Tołwiński was an official electoral observer at the 2025 Belarusian presidential election. Tołwiński argued that the election was not rigged, stating that Lukashenko had no reason to manipulate the result because he has the support of the majority of the nation. He condemned protests in Belarus, noting that they were funded by the services of Western countries in order to weaken and subordinate Belarus. Tołwiński also announced his candidacy in the 2025 Polish presidential election on behalf of the Front. The National Electoral Commission registered his presidential committee on 14 February 2025.

== Ideology ==
Front advocates for strengthening Polish-Russian and Polish-Belarusian relations, loosening the fertilizer embargo on Belarus. It advocates for replicating the economic policies of the Liberal Democratic Party of Belarus. The party argues that Poland is "not politically sovereign", and that "Poland's policy towards Russia and Belarus is paranoid and provocative." Front argues that "Ukraine is Poland's economic enemy, especially when it comes to agriculture", and that it is in Polish interest that Ukraine losses the Russo-Ukrainian War.
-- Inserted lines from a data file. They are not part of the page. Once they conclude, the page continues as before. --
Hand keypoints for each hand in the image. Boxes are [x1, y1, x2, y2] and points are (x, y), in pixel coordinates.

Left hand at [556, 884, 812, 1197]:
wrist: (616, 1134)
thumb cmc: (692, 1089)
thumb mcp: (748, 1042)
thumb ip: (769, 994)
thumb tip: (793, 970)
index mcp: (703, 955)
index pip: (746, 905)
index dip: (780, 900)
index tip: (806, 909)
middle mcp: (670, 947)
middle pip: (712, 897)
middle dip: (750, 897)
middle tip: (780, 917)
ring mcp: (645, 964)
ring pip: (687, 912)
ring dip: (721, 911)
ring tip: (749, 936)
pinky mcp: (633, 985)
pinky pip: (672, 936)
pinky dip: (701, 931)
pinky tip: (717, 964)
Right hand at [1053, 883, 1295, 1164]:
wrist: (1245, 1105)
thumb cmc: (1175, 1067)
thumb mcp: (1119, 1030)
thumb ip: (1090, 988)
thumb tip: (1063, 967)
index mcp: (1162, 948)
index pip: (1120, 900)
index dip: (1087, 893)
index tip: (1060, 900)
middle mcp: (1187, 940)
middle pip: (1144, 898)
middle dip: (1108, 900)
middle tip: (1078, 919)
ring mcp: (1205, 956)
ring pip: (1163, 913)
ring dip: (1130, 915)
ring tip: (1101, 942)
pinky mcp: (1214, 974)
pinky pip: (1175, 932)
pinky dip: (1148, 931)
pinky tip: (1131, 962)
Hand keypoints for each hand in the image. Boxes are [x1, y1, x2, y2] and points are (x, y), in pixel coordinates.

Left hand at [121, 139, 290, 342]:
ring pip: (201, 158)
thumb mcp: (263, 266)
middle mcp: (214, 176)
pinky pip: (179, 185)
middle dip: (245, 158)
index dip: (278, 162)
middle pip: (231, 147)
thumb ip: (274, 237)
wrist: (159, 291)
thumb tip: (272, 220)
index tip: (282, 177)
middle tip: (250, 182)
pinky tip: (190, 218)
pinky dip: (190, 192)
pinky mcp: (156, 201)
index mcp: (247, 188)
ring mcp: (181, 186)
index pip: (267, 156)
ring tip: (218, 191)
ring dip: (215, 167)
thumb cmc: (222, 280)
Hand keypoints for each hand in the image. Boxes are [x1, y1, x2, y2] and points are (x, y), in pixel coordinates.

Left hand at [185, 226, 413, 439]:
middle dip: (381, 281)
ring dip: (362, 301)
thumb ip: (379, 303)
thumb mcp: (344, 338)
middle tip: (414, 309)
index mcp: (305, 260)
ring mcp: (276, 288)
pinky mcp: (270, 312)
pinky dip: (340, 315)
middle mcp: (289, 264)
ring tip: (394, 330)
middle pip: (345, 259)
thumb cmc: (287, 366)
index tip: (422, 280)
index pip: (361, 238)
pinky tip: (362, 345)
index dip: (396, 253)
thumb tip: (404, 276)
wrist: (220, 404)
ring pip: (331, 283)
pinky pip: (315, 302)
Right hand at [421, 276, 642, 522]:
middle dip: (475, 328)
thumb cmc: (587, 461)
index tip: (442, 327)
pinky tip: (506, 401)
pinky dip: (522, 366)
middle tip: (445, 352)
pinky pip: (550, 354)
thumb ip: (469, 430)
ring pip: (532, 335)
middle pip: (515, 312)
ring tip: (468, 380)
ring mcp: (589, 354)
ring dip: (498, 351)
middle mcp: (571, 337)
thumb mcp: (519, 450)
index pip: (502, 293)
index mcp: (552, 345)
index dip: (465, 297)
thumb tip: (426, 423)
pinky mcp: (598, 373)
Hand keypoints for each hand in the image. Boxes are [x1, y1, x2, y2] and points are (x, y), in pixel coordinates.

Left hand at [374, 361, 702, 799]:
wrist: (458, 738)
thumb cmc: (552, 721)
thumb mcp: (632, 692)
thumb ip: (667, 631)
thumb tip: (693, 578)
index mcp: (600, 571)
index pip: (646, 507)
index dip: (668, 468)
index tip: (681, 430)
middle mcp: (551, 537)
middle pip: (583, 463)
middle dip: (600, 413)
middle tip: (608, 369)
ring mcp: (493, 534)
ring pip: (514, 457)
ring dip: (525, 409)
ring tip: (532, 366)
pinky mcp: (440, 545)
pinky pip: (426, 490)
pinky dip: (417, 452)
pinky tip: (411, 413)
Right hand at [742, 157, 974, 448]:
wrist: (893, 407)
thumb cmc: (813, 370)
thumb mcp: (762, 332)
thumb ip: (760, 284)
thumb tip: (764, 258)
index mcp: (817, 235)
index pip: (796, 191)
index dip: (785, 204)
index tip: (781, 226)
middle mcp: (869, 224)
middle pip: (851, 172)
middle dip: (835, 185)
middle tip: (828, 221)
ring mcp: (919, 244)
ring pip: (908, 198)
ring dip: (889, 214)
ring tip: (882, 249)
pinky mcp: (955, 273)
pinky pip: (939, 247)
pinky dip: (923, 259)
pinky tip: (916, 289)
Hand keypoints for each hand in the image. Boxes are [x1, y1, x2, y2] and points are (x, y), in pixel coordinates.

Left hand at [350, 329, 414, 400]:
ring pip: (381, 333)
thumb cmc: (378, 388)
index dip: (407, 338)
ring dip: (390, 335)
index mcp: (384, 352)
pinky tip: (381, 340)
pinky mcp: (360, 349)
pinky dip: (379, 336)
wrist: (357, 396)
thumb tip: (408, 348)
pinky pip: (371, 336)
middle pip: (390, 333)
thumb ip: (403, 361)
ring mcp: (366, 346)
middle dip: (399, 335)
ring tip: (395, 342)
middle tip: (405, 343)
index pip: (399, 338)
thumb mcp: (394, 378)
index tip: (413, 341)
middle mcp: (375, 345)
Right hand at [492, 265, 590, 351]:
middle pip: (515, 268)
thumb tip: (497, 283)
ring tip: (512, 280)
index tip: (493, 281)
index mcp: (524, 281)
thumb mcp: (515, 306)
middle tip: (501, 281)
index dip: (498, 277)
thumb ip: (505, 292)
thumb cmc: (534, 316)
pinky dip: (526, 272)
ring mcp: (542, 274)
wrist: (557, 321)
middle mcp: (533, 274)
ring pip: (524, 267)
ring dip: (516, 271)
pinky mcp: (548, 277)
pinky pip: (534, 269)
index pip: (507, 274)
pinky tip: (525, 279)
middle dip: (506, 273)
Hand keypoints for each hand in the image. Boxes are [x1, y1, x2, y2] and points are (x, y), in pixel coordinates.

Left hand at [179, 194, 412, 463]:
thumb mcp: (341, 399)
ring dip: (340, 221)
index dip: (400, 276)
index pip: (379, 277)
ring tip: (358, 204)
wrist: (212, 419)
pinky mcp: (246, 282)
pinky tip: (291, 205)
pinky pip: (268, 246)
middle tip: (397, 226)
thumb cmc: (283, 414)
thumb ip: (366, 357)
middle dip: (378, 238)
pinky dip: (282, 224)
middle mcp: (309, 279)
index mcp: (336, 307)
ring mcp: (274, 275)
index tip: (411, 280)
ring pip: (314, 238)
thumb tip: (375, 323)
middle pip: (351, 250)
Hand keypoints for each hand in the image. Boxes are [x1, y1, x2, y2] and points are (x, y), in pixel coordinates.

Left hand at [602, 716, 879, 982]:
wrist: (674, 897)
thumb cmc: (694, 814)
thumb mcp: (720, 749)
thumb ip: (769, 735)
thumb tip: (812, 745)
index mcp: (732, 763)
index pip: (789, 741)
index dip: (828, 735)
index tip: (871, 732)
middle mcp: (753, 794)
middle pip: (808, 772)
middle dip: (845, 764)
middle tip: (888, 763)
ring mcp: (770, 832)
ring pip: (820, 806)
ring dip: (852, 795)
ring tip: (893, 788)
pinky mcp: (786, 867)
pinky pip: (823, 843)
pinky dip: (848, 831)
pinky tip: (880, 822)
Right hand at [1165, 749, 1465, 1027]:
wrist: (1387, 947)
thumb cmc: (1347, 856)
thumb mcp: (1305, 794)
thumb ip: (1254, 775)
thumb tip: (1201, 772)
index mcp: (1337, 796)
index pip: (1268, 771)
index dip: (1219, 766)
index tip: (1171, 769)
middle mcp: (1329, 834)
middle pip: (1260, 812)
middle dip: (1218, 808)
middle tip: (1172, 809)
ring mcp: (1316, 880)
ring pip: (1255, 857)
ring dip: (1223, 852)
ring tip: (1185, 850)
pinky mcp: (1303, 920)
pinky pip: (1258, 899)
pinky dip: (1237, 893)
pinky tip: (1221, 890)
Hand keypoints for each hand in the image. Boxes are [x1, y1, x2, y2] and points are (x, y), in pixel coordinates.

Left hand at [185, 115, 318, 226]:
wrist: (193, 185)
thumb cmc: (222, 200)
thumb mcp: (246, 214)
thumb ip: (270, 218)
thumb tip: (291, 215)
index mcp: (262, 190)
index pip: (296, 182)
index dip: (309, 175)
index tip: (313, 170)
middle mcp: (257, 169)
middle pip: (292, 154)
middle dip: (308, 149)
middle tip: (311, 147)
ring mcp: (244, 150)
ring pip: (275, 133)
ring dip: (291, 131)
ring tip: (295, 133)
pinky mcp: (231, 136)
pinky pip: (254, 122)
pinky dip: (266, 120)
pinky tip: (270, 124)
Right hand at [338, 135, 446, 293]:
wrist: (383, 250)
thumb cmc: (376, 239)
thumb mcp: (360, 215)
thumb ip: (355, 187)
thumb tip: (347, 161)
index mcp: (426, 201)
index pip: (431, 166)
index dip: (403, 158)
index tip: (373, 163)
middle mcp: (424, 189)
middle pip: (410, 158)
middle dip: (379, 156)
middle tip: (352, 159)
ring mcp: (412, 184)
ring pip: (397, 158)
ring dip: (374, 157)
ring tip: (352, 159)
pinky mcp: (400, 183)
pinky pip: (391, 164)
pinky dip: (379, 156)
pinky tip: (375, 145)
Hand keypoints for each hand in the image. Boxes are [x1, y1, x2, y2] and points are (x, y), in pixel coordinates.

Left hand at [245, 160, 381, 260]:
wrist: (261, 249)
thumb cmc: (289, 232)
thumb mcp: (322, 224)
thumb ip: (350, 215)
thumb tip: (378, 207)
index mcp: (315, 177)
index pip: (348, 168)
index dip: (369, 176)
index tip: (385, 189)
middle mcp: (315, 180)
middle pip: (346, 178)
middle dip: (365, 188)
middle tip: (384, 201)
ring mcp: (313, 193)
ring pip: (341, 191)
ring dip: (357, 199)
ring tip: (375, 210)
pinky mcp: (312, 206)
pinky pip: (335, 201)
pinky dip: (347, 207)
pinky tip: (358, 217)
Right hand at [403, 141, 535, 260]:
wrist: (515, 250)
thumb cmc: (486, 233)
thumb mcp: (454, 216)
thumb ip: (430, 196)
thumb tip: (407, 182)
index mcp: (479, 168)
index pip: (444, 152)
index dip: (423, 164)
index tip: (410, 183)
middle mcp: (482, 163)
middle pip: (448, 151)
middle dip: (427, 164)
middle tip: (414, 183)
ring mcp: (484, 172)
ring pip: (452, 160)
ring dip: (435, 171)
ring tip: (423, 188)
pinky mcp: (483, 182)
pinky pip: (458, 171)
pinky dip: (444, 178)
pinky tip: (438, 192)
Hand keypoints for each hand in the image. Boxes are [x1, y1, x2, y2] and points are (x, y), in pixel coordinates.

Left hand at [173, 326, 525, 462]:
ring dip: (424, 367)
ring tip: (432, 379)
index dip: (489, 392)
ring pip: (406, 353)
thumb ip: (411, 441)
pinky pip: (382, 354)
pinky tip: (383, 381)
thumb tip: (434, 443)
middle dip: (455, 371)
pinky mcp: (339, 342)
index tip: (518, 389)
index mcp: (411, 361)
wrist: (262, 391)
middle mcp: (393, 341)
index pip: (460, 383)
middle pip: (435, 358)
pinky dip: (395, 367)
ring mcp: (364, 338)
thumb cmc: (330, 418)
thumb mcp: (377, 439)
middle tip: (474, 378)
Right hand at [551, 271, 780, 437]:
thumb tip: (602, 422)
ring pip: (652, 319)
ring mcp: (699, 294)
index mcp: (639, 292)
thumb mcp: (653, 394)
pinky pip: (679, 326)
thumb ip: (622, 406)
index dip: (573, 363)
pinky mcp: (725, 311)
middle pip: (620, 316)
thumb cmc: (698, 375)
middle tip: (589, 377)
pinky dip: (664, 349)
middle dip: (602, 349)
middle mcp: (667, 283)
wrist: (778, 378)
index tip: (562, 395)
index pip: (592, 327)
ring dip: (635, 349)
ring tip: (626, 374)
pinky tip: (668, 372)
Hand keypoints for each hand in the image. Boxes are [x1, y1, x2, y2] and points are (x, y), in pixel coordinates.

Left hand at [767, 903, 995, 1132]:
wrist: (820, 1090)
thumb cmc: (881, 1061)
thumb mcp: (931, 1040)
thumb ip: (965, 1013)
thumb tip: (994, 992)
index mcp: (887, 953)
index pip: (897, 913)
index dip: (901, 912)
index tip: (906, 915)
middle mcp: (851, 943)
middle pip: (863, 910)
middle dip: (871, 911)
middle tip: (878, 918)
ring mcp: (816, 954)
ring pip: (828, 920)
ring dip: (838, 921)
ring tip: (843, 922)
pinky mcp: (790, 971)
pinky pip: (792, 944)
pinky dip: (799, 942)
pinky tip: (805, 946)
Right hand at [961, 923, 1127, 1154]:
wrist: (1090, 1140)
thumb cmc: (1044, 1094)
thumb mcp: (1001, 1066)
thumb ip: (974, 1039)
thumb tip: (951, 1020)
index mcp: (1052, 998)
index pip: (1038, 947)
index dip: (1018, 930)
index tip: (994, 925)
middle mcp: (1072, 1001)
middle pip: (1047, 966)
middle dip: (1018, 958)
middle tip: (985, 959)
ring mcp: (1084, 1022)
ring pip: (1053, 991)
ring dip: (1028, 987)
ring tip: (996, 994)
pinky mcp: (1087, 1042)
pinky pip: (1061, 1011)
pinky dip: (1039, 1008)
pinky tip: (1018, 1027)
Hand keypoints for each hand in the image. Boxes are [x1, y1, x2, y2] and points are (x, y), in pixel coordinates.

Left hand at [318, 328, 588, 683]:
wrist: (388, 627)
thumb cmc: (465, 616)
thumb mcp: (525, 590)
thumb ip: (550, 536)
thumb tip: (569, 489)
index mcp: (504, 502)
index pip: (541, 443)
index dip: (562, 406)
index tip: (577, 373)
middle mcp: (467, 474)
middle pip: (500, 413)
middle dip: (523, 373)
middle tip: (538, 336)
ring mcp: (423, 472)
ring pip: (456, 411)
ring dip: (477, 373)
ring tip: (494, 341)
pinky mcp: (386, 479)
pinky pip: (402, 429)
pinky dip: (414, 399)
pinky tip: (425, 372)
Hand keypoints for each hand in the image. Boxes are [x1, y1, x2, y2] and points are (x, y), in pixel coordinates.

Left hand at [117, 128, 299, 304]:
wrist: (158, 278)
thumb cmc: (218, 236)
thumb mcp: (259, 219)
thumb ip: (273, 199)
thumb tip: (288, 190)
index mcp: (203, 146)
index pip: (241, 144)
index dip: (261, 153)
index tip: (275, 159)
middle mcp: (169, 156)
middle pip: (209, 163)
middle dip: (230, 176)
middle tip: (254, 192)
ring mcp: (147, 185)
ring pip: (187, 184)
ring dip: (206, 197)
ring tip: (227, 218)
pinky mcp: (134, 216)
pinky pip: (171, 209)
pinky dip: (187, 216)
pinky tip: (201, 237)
It argues that "Ukraine does not own its lands” and that “international funds rule the country”. The party also expressed its support for Viktor Orbán and asked him to become an official mediator in the Belarus–European Union border crisis.

Amongst its goals, the party lists "liberation of Poland from the political protectorate of the United States", and "de-Americanisation of Europe" which is to be achieved by building a coalition of European political parties opposed to the US political interference. Front also calls for "de-Ukrainisation of Poland", defining it as ending every forms of cooperation with the Ukrainian state, as well as unconditionally blocking the influx of Ukrainian refugees from Ukraine. The leader of Front, Tołwiński, wrote: "The US supplying weapons to Ukrainians is just a pretence of helping, but in reality it is bleeding Ukraine and Russia dry. The US wants to expand its influence and is using us as a country of aggression so that Russia will attack NATO. The war could have ended at the very beginning if it weren't for the US." He also added: "There is no better way today to get rid of this very ideology, the Banderist ideology, from Ukraine, with Russian hands, of course."

The party also focuses on agrarian issues, and its economic platform has been described as agrarian. One of its protest slogans is "Normal food". The party argues that Poland has sold its agricultural production and food self-sufficiency to corporations, and states that the traditional Polish food was replaced with "unhealthy food, full of preservatives and fillers". Front praises the Belarusian collective farming system based on kolkhozes and sovkhozes, noting cheap prices, avoidance of chemical preservatives, and socialist-style organization. Tołwiński remarked: "The collective has a processing plant, shops, a restaurant - they operate like a cooperative. We are not organised in the same way, as the PGRs have shown."

== Electoral history ==
===Sejm===

| Election | # of votes | % of votes | # of overall seats won | Government |
| 2023 | 500 | 0.02 (#10) | 0 / 460 | Extra-parliamentary |
On the electoral lists of Normal Country.